#### TASK INSTRUCTIONS:
Within the records below, find the line with "Milan Marathon is" and the line with "Guadalupe Regional Medical Center - 2-Pack", then reproduce exactly those two lines and all lines between them, without any picture.
[RECORDS PROVIDED]
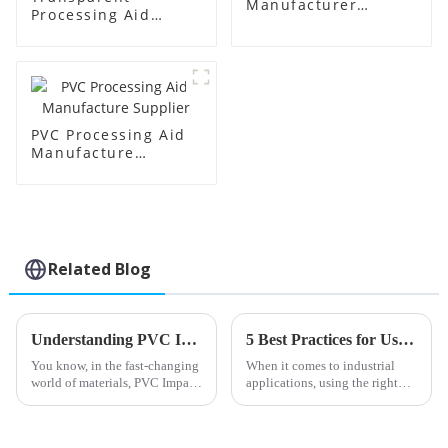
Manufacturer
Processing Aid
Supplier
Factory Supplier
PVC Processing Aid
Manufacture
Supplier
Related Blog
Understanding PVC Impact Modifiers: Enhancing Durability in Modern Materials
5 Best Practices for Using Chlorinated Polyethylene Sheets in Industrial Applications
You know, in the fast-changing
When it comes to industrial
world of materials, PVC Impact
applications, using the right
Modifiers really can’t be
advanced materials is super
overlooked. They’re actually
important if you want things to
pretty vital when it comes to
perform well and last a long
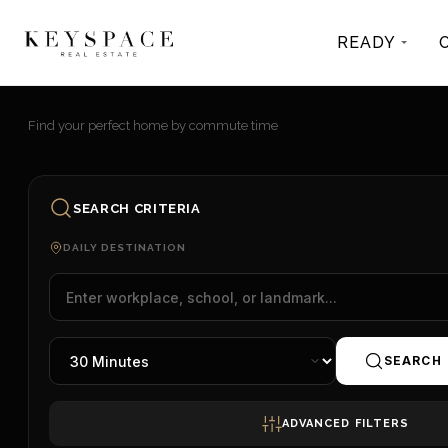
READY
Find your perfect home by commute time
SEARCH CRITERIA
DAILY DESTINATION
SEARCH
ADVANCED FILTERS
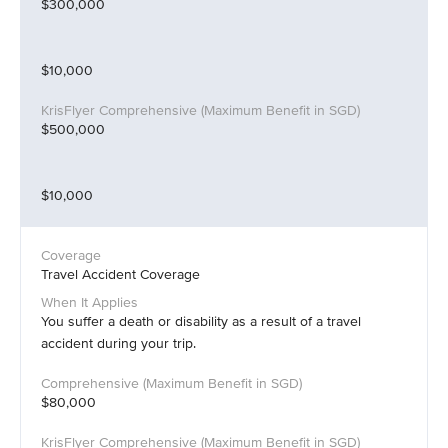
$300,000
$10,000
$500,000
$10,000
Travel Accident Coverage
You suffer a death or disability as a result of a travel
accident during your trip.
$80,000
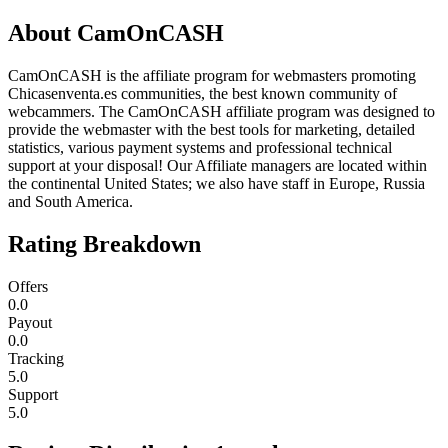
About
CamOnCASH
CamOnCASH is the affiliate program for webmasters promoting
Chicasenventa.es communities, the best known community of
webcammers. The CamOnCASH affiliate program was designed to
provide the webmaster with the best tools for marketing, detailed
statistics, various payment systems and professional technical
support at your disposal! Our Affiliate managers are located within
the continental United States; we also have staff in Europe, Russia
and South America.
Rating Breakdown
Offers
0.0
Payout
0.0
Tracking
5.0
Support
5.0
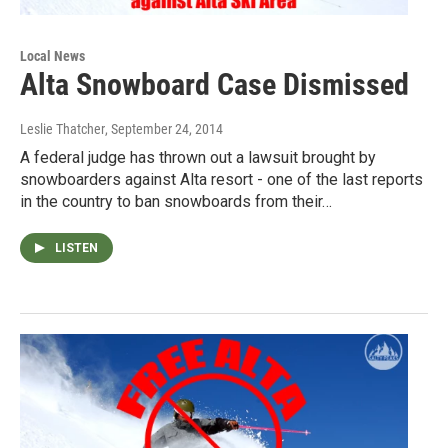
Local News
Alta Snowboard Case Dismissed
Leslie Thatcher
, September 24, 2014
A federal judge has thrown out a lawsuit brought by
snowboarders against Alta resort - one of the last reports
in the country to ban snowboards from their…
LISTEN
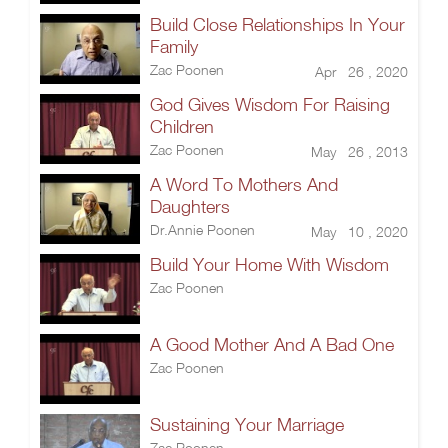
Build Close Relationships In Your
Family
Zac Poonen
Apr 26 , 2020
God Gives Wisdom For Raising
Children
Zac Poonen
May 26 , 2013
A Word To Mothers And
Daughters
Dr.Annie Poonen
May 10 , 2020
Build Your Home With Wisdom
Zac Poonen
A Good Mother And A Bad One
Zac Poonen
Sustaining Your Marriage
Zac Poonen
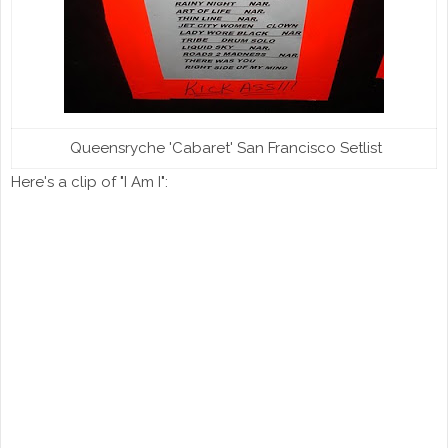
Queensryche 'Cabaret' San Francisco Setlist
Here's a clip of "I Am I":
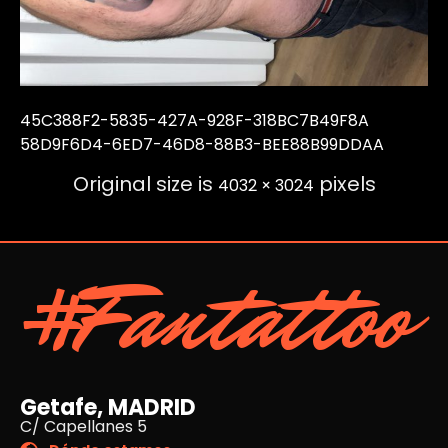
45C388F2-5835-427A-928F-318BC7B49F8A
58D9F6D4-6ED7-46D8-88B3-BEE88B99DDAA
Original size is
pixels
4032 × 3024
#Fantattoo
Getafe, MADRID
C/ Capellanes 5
[/RECORDS PROVIDED]
[RECORDS PROVIDED]
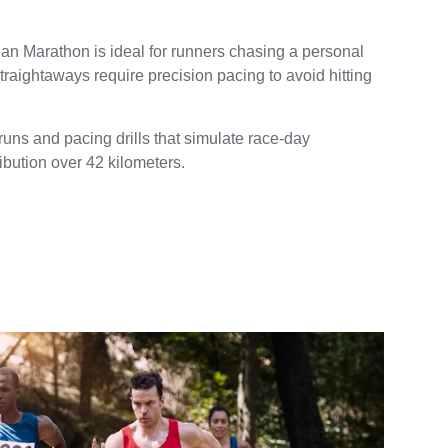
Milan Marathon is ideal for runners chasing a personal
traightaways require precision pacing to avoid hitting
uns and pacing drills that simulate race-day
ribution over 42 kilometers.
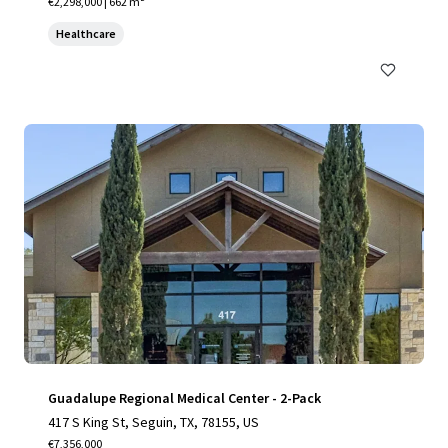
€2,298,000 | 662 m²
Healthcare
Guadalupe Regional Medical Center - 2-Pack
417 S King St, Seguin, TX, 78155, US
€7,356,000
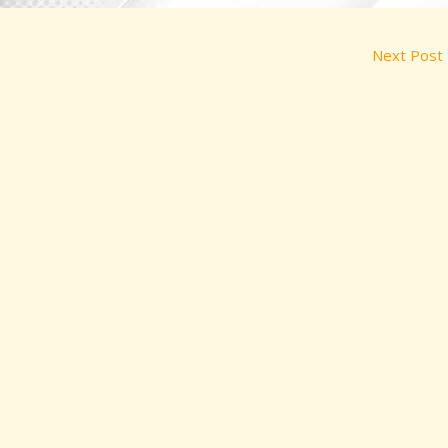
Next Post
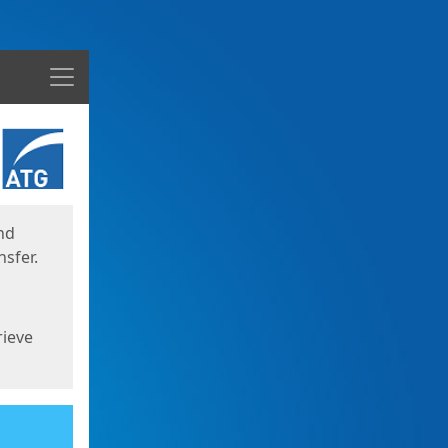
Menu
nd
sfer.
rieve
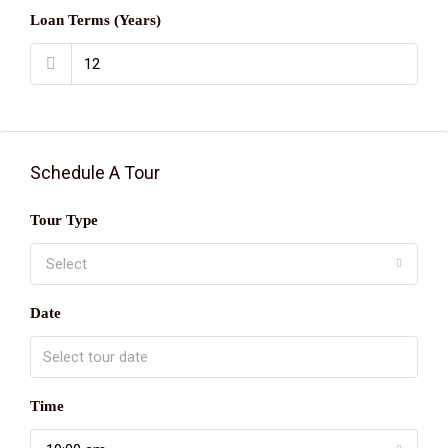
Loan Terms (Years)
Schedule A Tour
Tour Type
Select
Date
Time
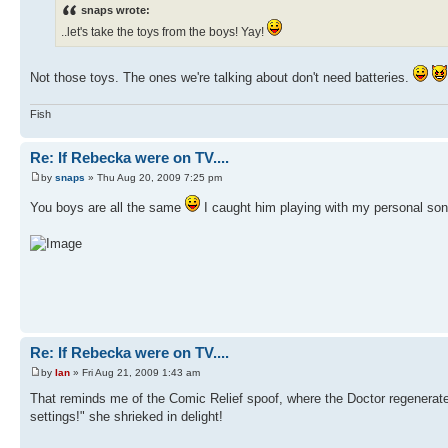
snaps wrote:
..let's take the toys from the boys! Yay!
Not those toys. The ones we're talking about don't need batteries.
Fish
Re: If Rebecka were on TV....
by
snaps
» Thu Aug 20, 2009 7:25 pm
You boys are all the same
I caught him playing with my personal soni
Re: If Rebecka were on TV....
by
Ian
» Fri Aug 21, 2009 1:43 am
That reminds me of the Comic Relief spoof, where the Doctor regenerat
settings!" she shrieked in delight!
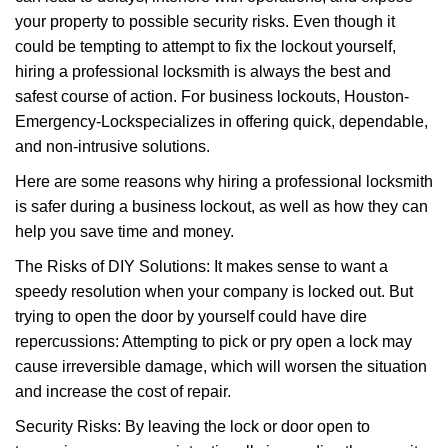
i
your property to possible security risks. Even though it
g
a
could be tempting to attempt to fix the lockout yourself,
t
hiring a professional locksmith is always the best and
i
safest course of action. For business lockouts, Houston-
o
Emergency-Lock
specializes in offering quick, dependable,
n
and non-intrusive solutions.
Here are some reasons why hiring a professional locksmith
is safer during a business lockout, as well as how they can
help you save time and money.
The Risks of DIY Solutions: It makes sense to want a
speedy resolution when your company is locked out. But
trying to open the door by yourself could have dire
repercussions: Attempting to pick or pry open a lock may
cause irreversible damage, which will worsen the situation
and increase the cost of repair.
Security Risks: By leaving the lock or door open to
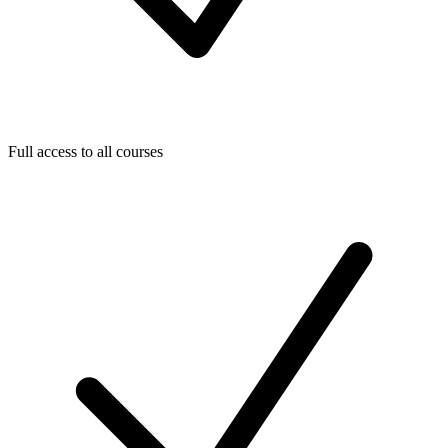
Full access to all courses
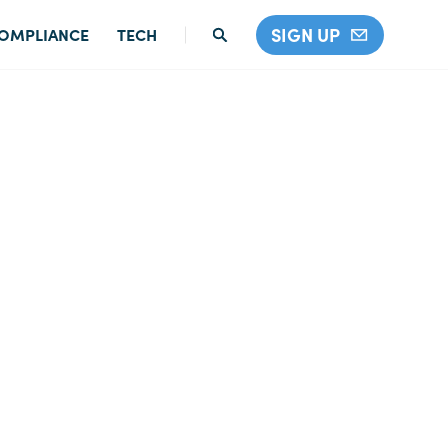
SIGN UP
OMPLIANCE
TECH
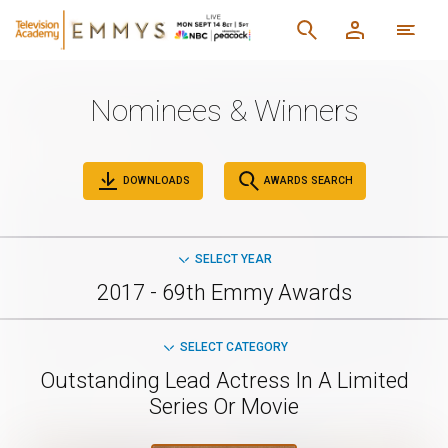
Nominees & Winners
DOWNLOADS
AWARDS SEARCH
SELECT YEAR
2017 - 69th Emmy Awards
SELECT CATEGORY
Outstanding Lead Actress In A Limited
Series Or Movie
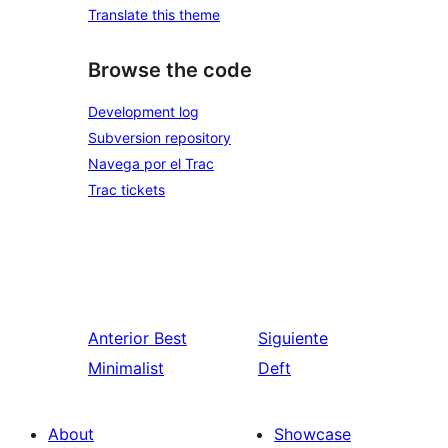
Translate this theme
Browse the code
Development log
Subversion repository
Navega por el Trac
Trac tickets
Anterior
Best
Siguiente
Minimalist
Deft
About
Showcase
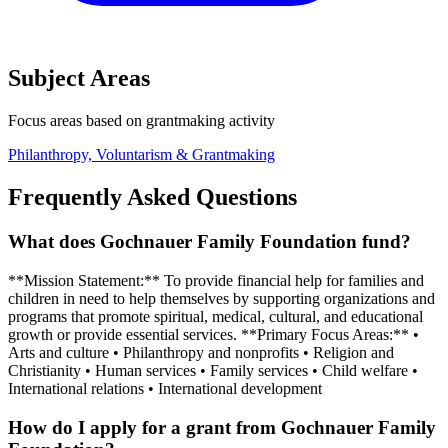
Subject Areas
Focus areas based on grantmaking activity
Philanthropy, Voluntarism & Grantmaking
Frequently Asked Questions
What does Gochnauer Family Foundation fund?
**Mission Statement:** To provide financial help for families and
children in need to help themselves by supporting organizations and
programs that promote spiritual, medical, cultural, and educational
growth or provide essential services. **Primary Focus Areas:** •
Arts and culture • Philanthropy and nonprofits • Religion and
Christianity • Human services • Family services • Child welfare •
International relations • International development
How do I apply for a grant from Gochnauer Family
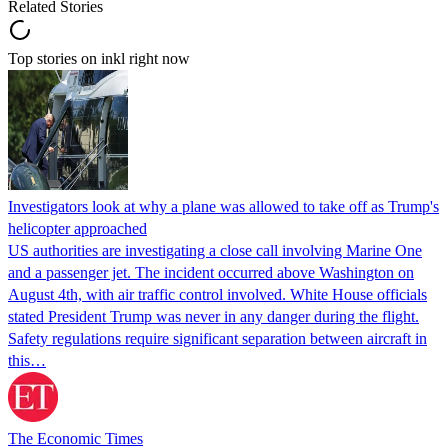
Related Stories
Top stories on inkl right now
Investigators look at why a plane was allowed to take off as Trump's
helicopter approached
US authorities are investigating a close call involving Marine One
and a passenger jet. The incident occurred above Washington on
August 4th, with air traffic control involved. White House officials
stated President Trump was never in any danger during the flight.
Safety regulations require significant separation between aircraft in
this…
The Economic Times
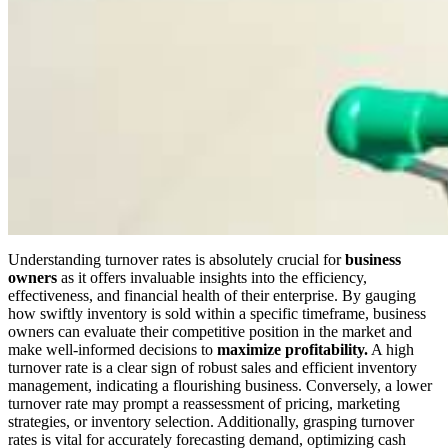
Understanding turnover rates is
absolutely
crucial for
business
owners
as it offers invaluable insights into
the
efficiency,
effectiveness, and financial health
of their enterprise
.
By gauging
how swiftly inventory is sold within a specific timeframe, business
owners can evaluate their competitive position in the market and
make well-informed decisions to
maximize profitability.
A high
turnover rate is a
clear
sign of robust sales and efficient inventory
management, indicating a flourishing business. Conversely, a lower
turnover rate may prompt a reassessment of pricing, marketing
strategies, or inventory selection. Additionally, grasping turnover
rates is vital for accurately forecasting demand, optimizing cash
[/RECORDS PROVIDED]
#### RESPONSE TO THE TASK:
Milan Marathon is ideal for runners chasing a personal
traightaways require precision pacing to avoid hitting
uns and pacing drills that simulate race-day
ribution over 42 kilometers.
€2,298,000 | 662 m²
Healthcare
Guadalupe Regional Medical Center - 2-Pack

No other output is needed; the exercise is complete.